+++ RECORD SET +++

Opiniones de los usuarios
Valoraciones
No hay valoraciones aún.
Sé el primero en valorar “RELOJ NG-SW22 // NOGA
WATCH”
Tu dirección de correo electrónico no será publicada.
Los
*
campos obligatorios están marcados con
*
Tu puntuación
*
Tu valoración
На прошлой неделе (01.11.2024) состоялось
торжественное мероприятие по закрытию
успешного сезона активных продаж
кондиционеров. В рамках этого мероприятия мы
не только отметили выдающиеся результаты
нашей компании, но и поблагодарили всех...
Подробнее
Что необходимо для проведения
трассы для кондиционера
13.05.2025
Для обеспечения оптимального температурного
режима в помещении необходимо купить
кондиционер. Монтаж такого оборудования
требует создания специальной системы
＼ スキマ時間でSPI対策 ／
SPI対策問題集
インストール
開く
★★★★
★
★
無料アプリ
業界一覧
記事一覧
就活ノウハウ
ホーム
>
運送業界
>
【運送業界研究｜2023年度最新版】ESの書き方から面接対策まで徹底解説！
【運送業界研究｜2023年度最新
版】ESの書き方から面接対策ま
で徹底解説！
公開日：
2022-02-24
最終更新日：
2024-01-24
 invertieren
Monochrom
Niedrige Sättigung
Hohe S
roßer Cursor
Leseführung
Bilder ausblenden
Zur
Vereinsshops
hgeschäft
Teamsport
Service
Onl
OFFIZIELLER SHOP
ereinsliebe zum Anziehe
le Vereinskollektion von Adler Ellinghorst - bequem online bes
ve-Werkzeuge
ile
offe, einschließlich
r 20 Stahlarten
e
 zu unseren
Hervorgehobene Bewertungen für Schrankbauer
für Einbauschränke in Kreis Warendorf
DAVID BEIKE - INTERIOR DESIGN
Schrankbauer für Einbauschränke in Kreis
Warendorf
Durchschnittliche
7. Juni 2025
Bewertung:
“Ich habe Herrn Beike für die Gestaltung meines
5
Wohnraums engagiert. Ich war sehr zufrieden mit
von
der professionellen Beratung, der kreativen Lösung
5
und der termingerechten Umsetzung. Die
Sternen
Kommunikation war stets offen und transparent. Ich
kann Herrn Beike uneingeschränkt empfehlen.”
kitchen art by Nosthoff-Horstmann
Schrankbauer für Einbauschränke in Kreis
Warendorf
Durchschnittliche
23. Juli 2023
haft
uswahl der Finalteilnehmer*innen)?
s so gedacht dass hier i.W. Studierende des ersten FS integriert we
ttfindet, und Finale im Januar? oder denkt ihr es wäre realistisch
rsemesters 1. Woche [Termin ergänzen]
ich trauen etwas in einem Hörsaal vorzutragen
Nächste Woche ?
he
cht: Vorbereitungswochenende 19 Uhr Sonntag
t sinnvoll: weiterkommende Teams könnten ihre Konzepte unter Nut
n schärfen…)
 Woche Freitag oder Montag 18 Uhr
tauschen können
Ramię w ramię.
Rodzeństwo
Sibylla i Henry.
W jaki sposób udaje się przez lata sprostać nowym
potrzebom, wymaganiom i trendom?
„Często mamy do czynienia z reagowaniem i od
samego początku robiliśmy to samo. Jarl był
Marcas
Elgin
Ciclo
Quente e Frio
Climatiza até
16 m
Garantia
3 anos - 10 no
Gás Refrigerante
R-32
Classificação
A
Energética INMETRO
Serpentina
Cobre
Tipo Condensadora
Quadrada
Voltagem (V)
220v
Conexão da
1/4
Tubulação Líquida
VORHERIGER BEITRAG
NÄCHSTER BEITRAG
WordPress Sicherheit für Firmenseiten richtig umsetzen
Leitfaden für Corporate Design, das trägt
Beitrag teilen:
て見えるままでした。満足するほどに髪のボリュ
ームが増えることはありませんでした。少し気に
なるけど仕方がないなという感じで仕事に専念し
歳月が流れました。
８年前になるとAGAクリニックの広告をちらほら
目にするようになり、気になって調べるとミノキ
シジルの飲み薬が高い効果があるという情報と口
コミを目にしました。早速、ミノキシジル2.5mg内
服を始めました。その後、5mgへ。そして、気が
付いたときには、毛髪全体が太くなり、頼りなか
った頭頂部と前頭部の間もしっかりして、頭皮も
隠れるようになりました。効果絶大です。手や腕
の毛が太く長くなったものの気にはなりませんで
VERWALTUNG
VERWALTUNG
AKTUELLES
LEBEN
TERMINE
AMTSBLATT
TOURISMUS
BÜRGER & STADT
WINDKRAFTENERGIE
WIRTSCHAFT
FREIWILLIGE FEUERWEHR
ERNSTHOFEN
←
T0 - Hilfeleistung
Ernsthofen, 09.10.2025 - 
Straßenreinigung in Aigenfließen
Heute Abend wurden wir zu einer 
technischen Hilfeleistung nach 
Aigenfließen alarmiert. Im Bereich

+++

WHAT YOU WILL DO - Go through the material and write each line out again exactly.

SOLUTION FOR THIS PROBLEM -
Opiniones de los usuarios
Valoraciones
No hay valoraciones aún.
Sé el primero en valorar “RELOJ NG-SW22 // NOGA
WATCH”
Tu dirección de correo electrónico no será publicada.
Los
*
campos obligatorios están marcados con
*
Tu puntuación
*
Tu valoración
На прошлой неделе (01.11.2024) состоялось
торжественное мероприятие по закрытию
успешного сезона активных продаж
кондиционеров. В рамках этого мероприятия мы
не только отметили выдающиеся результаты
нашей компании, но и поблагодарили всех...
Подробнее
Что необходимо для проведения
трассы для кондиционера
13.05.2025
Для обеспечения оптимального температурного
режима в помещении необходимо купить
кондиционер. Монтаж такого оборудования
требует создания специальной системы
＼ スキマ時間でSPI対策 ／
SPI対策問題集
インストール
開く
★★★★
★
★
無料アプリ
業界一覧
記事一覧
就活ノウハウ
ホーム
>
運送業界
>
【運送業界研究｜2023年度最新版】ESの書き方から面接対策まで徹底解説！
【運送業界研究｜2023年度最新
版】ESの書き方から面接対策ま
で徹底解説！
公開日：
2022-02-24
最終更新日：
2024-01-24
 invertieren
Monochrom
Niedrige Sättigung
Hohe S
roßer Cursor
Leseführung
Bilder ausblenden
Zur
Vereinsshops
hgeschäft
Teamsport
Service
Onl
OFFIZIELLER SHOP
ereinsliebe zum Anziehe
le Vereinskollektion von Adler Ellinghorst - bequem online bes
ve-Werkzeuge
ile
offe, einschließlich
r 20 Stahlarten
e
 zu unseren
Hervorgehobene Bewertungen für Schrankbauer
für Einbauschränke in Kreis Warendorf
DAVID BEIKE - INTERIOR DESIGN
Schrankbauer für Einbauschränke in Kreis
Warendorf
Durchschnittliche
7. Juni 2025
Bewertung:
“Ich habe Herrn Beike für die Gestaltung meines
5
Wohnraums engagiert. Ich war sehr zufrieden mit
von
der professionellen Beratung, der kreativen Lösung
5
und der termingerechten Umsetzung. Die
Sternen
Kommunikation war stets offen und transparent. Ich
kann Herrn Beike uneingeschränkt empfehlen.”
kitchen art by Nosthoff-Horstmann
Schrankbauer für Einbauschränke in Kreis
Warendorf
Durchschnittliche
23. Juli 2023
haft
uswahl der Finalteilnehmer*innen)?
s so gedacht dass hier i.W. Studierende des ersten FS integriert we
ttfindet, und Finale im Januar? oder denkt ihr es wäre realistisch
rsemesters 1. Woche [Termin ergänzen]
ich trauen etwas in einem Hörsaal vorzutragen
Nächste Woche ?
he
cht: Vorbereitungswochenende 19 Uhr Sonntag
t sinnvoll: weiterkommende Teams könnten ihre Konzepte unter Nut
n schärfen…)
 Woche Freitag oder Montag 18 Uhr
tauschen können
Ramię w ramię.
Rodzeństwo
Sibylla i Henry.
W jaki sposób udaje się przez lata sprostać nowym
potrzebom, wymaganiom i trendom?
„Często mamy do czynienia z reagowaniem i od
samego początku robiliśmy to samo. Jarl był
Marcas
Elgin
Ciclo
Quente e Frio
Climatiza até
16 m
Garantia
3 anos - 10 no
Gás Refrigerante
R-32
Classificação
A
Energética INMETRO
Serpentina
Cobre
Tipo Condensadora
Quadrada
Voltagem (V)
220v
Conexão da
1/4
Tubulação Líquida
VORHERIGER BEITRAG
NÄCHSTER BEITRAG
WordPress Sicherheit für Firmenseiten richtig umsetzen
Leitfaden für Corporate Design, das trägt
Beitrag teilen:
て見えるままでした。満足するほどに髪のボリュ
ームが増えることはありませんでした。少し気に
なるけど仕方がないなという感じで仕事に専念し
歳月が流れました。
８年前になるとAGAクリニックの広告をちらほら
目にするようになり、気になって調べるとミノキ
シジルの飲み薬が高い効果があるという情報と口
コミを目にしました。早速、ミノキシジル2.5mg内
服を始めました。その後、5mgへ。そして、気が
付いたときには、毛髪全体が太くなり、頼りなか
った頭頂部と前頭部の間もしっかりして、頭皮も
隠れるようになりました。効果絶大です。手や腕
の毛が太く長くなったものの気にはなりませんで
VERWALTUNG
VERWALTUNG
AKTUELLES
LEBEN
TERMINE
AMTSBLATT
TOURISMUS
BÜRGER & STADT
WINDKRAFTENERGIE
WIRTSCHAFT
FREIWILLIGE FEUERWEHR
ERNSTHOFEN
←
T0 - Hilfeleistung
Ernsthofen, 09.10.2025 - 
Straßenreinigung in Aigenfließen
Heute Abend wurden wir zu einer 
technischen Hilfeleistung nach 
Aigenfließen alarmiert. Im Bereich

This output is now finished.